WBC: Concord Grape

History: Chicago’s famous Goose Island Brewery is arguably the most popular place to get local beer in the city. I know I remember the beginning of many fond nights there. Not so much the end. The Windy City brewers started making their own Goose Island Root Beer in 1988, according to WIT Beverage Sales and Marketing Director, James Akers. The brewery eventually added diet root beer, Orange Cream, and Concord Grape, but they also realized the success of their beer was taking away time from focusing on their soda. This is where WIT Beverage in Redding, California comes into play. Akers tells us Goose Island was “chasing money for soda and getting it easily for beer.” Goose Island needed an outside bottler to produce it and in 2010 WIT Beverage stepped in to do the job. In order to meet the quality of the original Goose Island Root Beer WIT reformulated the recipes of Orange Cream and Concord Grape with “all-natural ingredients,” and introduced two other flavors in Spicy Ginger and Vanilla Cream. The other main difference is the name change from “Goose Island” craft soda to “WBC” craft soda. Akers says Concord Grape was originally introduced in 2006. After its recipe was altered, he says WIT spent considerable time trying to ensure it tasted cleaner and crisper than other grape sodas. “We spent a lot of time making sure it tastes like concord grape, like if you were to have concord grape juice,” says Akers. He adds to consider it a treat, which supports the mentality that craft soda is more of a luxury than mass-produced soda and not an addiction. I suppose you could be addicted to craft soda, but damn, it’d get expensive. “Once you have it, you’ll wanna come back,” Akers boasts. Let’s see if he’s right.

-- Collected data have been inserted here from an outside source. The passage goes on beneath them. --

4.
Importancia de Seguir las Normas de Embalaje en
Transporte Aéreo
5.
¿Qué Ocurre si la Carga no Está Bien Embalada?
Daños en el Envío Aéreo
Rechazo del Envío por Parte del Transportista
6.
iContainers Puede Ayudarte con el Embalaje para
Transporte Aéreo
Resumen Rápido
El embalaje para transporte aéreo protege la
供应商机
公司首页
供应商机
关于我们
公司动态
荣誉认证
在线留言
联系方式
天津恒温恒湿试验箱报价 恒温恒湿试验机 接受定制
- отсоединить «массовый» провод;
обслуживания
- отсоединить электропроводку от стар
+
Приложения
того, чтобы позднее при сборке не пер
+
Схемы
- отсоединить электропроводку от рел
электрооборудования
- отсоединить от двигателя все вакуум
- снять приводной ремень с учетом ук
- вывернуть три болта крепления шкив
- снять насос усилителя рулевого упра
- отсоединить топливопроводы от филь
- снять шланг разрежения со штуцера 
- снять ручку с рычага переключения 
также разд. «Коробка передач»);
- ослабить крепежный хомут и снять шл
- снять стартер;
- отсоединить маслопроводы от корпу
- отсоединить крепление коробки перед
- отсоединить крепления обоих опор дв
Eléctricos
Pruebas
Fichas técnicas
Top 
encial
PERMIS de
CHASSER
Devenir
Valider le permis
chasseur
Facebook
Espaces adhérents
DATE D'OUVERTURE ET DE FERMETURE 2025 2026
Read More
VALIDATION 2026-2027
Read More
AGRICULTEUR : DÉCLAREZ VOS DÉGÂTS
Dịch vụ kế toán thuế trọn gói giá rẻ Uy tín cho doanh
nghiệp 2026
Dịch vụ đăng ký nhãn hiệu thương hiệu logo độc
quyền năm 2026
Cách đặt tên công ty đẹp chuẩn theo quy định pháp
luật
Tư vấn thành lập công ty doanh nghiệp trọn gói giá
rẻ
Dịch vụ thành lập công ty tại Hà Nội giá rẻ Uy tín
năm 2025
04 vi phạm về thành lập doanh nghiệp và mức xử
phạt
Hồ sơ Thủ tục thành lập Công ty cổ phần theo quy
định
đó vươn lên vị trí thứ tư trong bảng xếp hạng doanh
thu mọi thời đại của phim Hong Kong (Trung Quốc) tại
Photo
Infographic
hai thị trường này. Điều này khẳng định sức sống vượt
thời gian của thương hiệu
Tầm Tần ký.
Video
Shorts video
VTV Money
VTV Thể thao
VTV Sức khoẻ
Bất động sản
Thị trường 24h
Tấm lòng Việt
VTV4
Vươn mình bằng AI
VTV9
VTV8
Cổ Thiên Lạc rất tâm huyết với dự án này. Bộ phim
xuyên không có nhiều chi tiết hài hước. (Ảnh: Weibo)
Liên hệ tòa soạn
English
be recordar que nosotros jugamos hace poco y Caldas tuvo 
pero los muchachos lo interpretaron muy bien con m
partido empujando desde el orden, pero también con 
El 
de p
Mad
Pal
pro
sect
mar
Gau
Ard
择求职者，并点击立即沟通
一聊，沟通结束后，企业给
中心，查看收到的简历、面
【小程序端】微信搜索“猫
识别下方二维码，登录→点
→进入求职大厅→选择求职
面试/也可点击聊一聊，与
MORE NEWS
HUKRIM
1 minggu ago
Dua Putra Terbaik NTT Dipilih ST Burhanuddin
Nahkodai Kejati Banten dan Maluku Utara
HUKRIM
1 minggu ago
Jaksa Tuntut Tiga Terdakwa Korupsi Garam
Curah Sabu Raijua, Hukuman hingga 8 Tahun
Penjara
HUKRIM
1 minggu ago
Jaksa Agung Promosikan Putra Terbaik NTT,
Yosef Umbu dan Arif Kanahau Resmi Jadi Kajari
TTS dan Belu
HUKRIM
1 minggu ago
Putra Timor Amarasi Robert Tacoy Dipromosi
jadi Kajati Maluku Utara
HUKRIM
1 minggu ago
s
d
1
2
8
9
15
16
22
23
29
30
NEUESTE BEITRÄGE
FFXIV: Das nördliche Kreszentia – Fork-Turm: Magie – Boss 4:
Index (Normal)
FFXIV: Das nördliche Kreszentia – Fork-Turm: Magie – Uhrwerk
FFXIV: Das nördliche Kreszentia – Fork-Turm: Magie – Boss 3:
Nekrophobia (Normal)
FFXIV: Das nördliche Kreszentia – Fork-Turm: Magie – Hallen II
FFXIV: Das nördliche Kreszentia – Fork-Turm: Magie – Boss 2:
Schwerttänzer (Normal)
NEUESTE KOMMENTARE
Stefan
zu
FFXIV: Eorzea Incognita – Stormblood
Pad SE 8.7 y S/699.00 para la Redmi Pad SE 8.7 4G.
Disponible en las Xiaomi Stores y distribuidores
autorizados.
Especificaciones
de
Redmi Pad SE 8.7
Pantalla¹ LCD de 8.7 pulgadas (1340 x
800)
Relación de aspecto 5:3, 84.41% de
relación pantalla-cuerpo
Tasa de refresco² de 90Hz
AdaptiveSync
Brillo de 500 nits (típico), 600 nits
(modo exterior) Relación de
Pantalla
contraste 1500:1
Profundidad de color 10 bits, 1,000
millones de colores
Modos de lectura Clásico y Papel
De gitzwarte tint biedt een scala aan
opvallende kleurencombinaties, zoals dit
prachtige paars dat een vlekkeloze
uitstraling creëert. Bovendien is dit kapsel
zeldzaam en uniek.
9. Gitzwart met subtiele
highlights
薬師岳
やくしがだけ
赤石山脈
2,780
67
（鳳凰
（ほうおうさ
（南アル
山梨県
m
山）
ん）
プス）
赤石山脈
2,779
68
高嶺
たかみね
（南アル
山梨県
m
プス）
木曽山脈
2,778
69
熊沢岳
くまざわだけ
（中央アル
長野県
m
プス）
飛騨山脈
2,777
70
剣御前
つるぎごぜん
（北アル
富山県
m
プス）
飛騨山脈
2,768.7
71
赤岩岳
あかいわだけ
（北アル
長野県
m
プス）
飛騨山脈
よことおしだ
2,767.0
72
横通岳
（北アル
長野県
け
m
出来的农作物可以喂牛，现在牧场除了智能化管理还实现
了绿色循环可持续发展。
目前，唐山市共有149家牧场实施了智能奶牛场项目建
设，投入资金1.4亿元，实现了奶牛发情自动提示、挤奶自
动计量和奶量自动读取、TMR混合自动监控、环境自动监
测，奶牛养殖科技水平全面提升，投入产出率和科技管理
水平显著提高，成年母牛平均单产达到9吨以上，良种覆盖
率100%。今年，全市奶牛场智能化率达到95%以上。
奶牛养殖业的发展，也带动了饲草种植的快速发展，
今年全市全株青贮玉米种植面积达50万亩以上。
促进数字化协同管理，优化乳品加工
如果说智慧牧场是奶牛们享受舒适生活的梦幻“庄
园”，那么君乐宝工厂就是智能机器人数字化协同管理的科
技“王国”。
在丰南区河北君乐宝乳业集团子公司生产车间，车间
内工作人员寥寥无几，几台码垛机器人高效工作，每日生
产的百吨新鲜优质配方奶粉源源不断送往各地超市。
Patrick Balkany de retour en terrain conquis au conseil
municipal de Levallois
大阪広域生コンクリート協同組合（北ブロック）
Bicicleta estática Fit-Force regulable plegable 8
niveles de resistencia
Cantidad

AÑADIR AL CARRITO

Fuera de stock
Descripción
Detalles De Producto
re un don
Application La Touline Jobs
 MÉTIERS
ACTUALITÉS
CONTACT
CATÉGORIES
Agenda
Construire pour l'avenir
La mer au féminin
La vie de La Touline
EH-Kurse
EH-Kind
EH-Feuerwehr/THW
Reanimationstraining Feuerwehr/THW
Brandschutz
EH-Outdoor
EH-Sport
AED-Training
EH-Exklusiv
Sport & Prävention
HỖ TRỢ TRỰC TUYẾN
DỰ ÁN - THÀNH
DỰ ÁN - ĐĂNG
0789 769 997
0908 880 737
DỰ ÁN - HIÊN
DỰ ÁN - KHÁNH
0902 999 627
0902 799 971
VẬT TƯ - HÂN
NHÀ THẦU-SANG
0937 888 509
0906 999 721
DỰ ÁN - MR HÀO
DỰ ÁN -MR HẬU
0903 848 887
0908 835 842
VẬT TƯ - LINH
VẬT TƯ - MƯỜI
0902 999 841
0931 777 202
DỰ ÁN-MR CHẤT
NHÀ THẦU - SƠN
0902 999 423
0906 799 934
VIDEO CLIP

Where to get: WBC Craft Sodas are sold mostly throughout the midwest from Minnesota down to Kentucky. If you want to save time searching, Summit City Soda is a sure-fire way to find it online. You can also buy single bottles online from Soda Emporium. And if you’re a retailer looking to sell soda in your shop or you just feel an overwhelming need to order mass amounts of WBC Concord Grape, Homer Soda Company is the place to call.

Nose: Grape popsicle. Also kind of reminds me of those chewable grape Tylenol tablets you’d take as a kid. Hmm.

Taste: Grape popsicle; grape Kool-Aid. The grape flavor in this is immediate and pops on the tongue. Bang! It’s accompanied by a wave of sweetness and tiny, frothy carbonation that intensifies the grape flavor to its highest point. Then the flavor dramatically drops off. What most interesting is how the flavor comes and goes so rapidly without much a lingering effect. The carbonation also brings out the citric acid in the soda, which gives it a slight tartness. The sugar is crisp, but it’s definitely sweet. Grape push pops and grape Kool-Aid are the two best comparisons to the grape flavor in this. It’s big and bold, despite how brief it is on every sip.

Finish: Leaves a little bit of a strange, sweet medicine aftertaste akin to those grape Tylenol chewables I mentioned on the nose.

Rating: Where WBC Concord Grape succeeds is its combination of bold grape flavor up front, followed by a wave of carbonation and slight tartness. Grape is a such a complimentary flavor for sour or tart notes and WBC does this well here. On the flip side, while the grape flavor in this is nice; it doesn’t stick around long enough. Instead, you’re left with lingering sweetness, stripped of grape flavor, and a strange medicinal aftertaste. That candy grape flavor is so robust that it needs to be spread out more over the course of each sip instead of blasting your taste buds and then divorcing them prematurely. I already have trust issues. Don’t do this to me, Concord Grape! The aftertaste needs a little work too. I’d settle for fixing just one of these issues. If that were to happen, I think this ranking would get bumped up a notch. Concord Grape executes its flavor well, but leaves the drinker wanting just a little more.